Community is hard. It’s messy and dirty. Mostly, it’s overwhelming. Today is Maundy Thursday, a day set aside in Holy Week to contemplate and remember the Last Supper and Jesus’ washing of his disciples’ feet.
On the night before Jesus was arrested and betrayed, he sat with his disciples and commanded them to love one another. The very same people that would shortly hand him to the soldiers and deny him, he reminded them of his love. The very same people who would soon abandon him, he reminded of his truth.
Jesus loved them. They were to love one another.
Sometimes I get this all wrong. I am messy and dirty. Mostly, I’m overwhelming. I desperately want to be a solitary Christian. I don’t want to mess with the work and dedication it takes to build a community. It’s just easier to watch The Office for the 10th time. Communities, like families, are built on birth and redemption. They’re fortified by forgiveness and hard conversations. They are long nights of angry words and and early mornings of mercy.
They are not just Sunday morning sunshine.

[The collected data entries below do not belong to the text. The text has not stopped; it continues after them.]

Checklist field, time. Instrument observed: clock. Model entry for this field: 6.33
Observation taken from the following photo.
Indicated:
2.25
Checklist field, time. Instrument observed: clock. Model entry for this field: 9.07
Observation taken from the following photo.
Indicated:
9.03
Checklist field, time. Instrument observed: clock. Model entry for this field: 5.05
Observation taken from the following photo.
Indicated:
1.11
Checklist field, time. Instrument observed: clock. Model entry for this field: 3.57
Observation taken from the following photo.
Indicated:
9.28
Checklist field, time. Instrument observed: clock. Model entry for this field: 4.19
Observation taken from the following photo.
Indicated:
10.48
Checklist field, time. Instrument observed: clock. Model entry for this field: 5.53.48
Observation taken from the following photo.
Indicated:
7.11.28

Sometimes they’re Thursday nights of washing feet and getting to the bare dirt that we travel with. They’re clinking wine glasses and breaking bread as unknown trauma and death lies before us. They’re not just me and Jesus traveling this road in the sand. They’re me and His people on a pilgrimage up dusty paths, building a family of faith in the desert as we await his Kingdom.

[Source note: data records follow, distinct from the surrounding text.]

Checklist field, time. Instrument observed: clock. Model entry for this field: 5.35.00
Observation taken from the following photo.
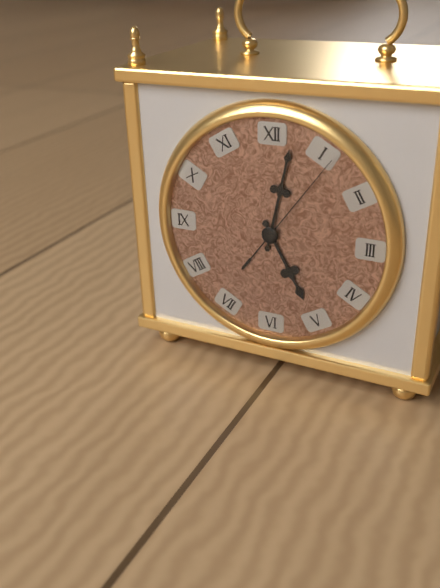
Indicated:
5.02.06
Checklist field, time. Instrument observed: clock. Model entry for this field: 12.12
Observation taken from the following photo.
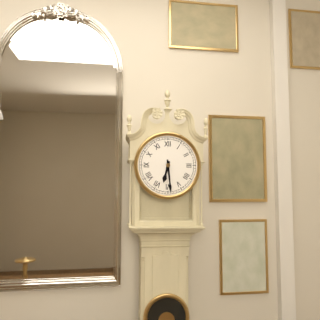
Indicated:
6.29
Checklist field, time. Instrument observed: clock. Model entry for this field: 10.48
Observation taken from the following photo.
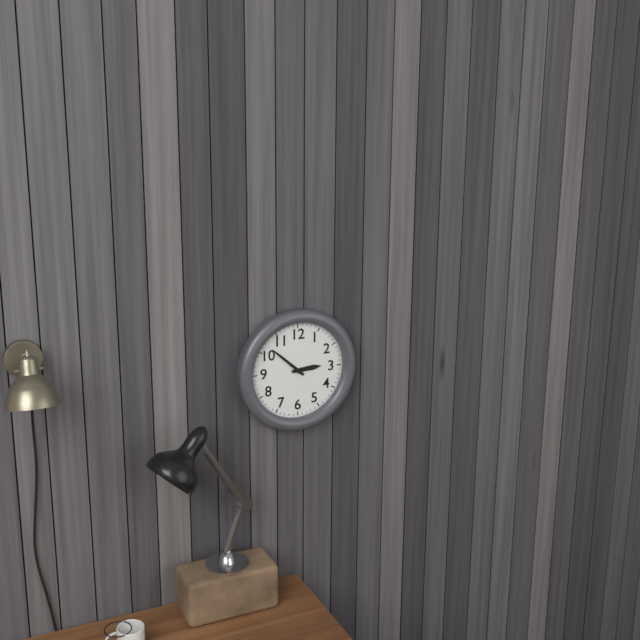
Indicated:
2.52
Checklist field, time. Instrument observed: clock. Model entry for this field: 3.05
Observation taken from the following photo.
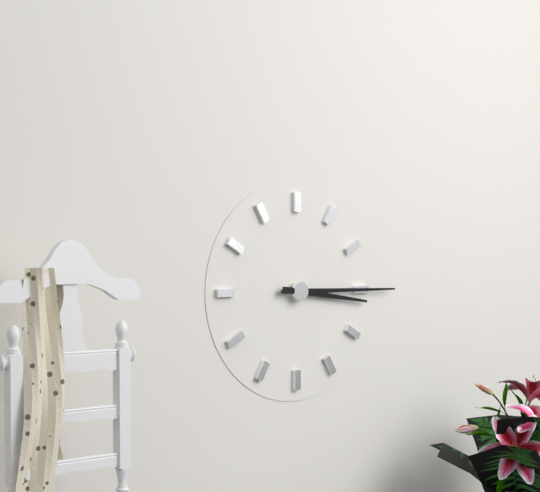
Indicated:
3.15
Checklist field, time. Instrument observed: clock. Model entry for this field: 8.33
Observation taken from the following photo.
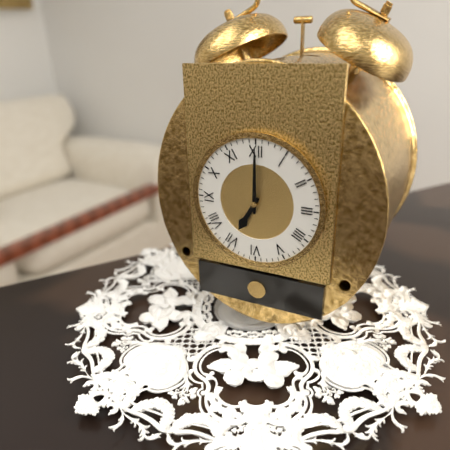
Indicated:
7.00
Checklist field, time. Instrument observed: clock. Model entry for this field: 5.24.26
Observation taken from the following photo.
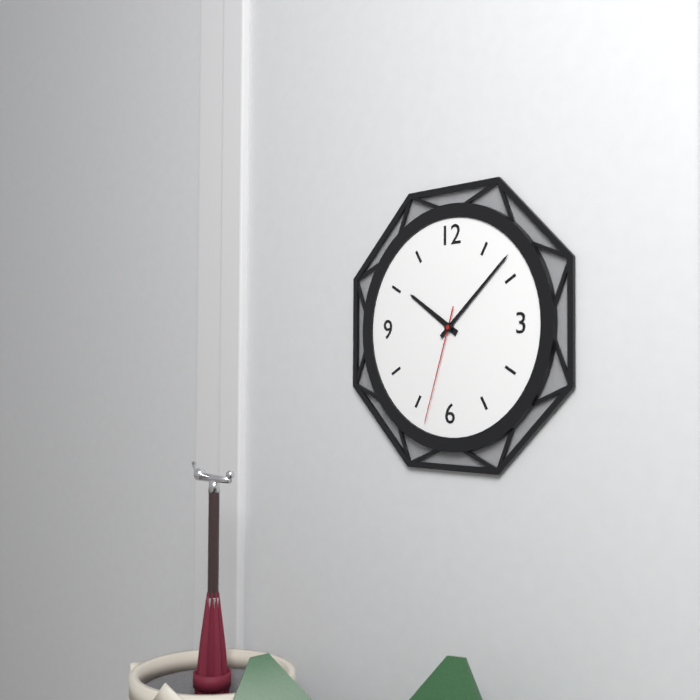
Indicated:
10.08.33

So as we travel towards Easter Sunday, let us pause today and remember the night of the Passover and Jesus’ desperate call.
Let us remember:
Jesus loves us. We are to love one another.

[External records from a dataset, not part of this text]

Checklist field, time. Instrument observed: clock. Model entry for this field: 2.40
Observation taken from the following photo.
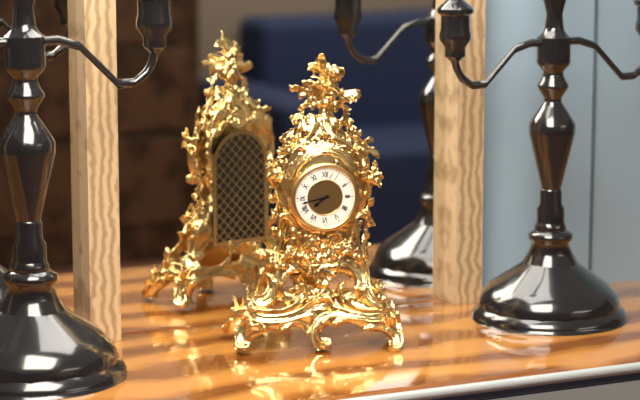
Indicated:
7.43
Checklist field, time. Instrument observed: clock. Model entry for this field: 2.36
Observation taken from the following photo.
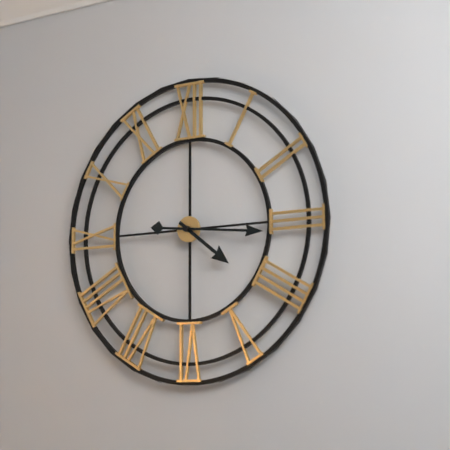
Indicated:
4.16
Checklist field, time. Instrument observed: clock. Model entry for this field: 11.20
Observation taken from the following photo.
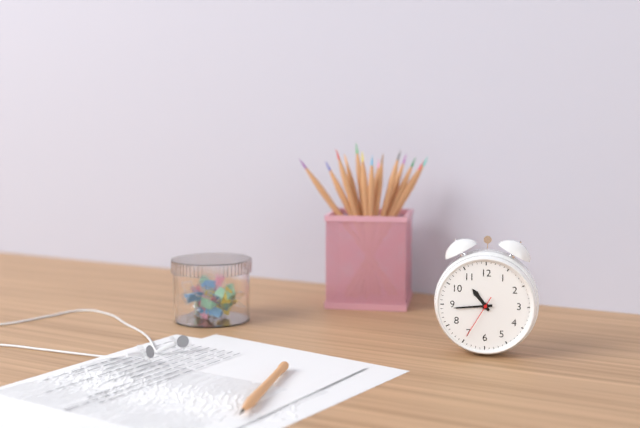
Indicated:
10.44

As we approach this Easter weekend, are you walking in community? If not, what keeps you from investing?
What do you think it means to be loved? How does it look? How does it feel?
What do you think it means to love like Jesus loves? How does it look? How does it feel?
What are some things you need to leave at the foot of the cross in order to love your community more deeply?
Four suggestions for you or your community:
Read the story of the Last Supper in Luke 22 and John 13, contemplating the significance of the event for both the original audience and for the Kingdom of God.
Invite your close community over for dinner and wash each others feet in remembrance of Jesus’ actions. Read the above sections to each other and discuss the ramifications of Jesus’ command.
Culturally, in the setting of the Lord's Supper, washing of feet was messy work. It was a task meant for only lowly servants. Consider a way you can engage in today's "messy tasks" for someone in your community. Offer to deep clean someone's bathroom or kitchen. Give the struggling parent some time away from their tantrum-ridden toddler. Get your hands dirty to show your neighbor love.
If your church community doesn’t have a service, attend a neighboring church and engage in the wider community of Christ followers.